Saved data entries
········

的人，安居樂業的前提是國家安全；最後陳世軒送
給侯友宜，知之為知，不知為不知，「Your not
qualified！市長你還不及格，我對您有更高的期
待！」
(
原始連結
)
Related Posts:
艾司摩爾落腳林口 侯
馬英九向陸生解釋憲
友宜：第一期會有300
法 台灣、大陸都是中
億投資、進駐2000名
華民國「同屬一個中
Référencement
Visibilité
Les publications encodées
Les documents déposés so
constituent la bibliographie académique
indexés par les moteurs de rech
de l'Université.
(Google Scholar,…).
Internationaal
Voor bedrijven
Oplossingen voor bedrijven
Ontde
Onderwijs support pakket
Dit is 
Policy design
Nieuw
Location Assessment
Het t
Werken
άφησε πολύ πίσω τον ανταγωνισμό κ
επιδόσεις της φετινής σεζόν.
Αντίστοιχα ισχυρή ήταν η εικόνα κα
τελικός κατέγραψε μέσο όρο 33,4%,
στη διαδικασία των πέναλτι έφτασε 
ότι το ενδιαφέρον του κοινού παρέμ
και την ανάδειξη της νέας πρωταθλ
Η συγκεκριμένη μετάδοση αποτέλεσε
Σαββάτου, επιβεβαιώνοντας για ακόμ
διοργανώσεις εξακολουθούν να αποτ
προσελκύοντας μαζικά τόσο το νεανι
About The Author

········

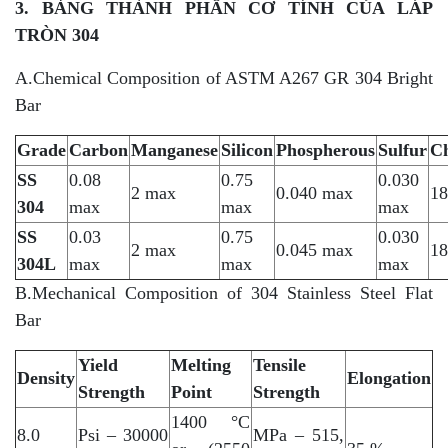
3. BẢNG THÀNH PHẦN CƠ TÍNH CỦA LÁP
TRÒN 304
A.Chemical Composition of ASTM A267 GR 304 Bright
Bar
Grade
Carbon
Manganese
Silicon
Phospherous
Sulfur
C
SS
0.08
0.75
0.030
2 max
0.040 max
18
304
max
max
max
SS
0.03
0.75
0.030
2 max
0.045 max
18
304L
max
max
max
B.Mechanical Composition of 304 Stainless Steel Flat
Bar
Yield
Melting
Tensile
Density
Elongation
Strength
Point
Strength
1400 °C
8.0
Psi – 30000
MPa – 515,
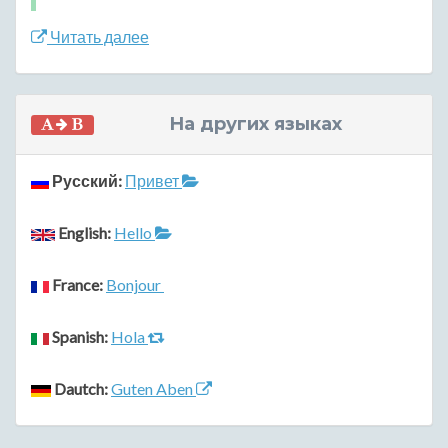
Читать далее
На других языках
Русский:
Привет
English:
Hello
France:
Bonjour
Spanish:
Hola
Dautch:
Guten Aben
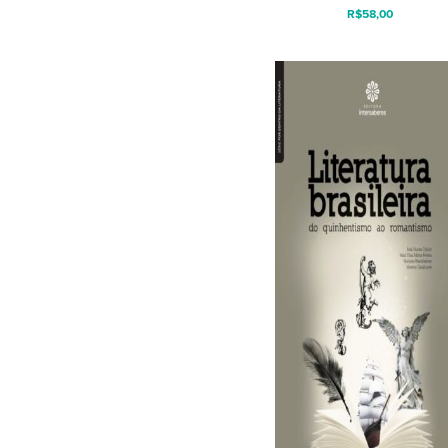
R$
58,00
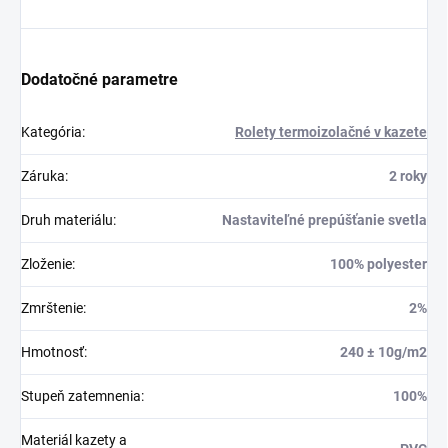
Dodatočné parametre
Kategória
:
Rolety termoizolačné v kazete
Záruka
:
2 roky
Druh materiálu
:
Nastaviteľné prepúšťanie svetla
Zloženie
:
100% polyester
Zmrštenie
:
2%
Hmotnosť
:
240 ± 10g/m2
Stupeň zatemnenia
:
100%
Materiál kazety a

········

_INSTRUCTIONS TO FOLLOW_
Please return each line of the data above in which the word "Composition" occurs.

_RESPONSE FOR THIS EXERCISE_
A.Chemical Composition of ASTM A267 GR 304 Bright
B.Mechanical Composition of 304 Stainless Steel Flat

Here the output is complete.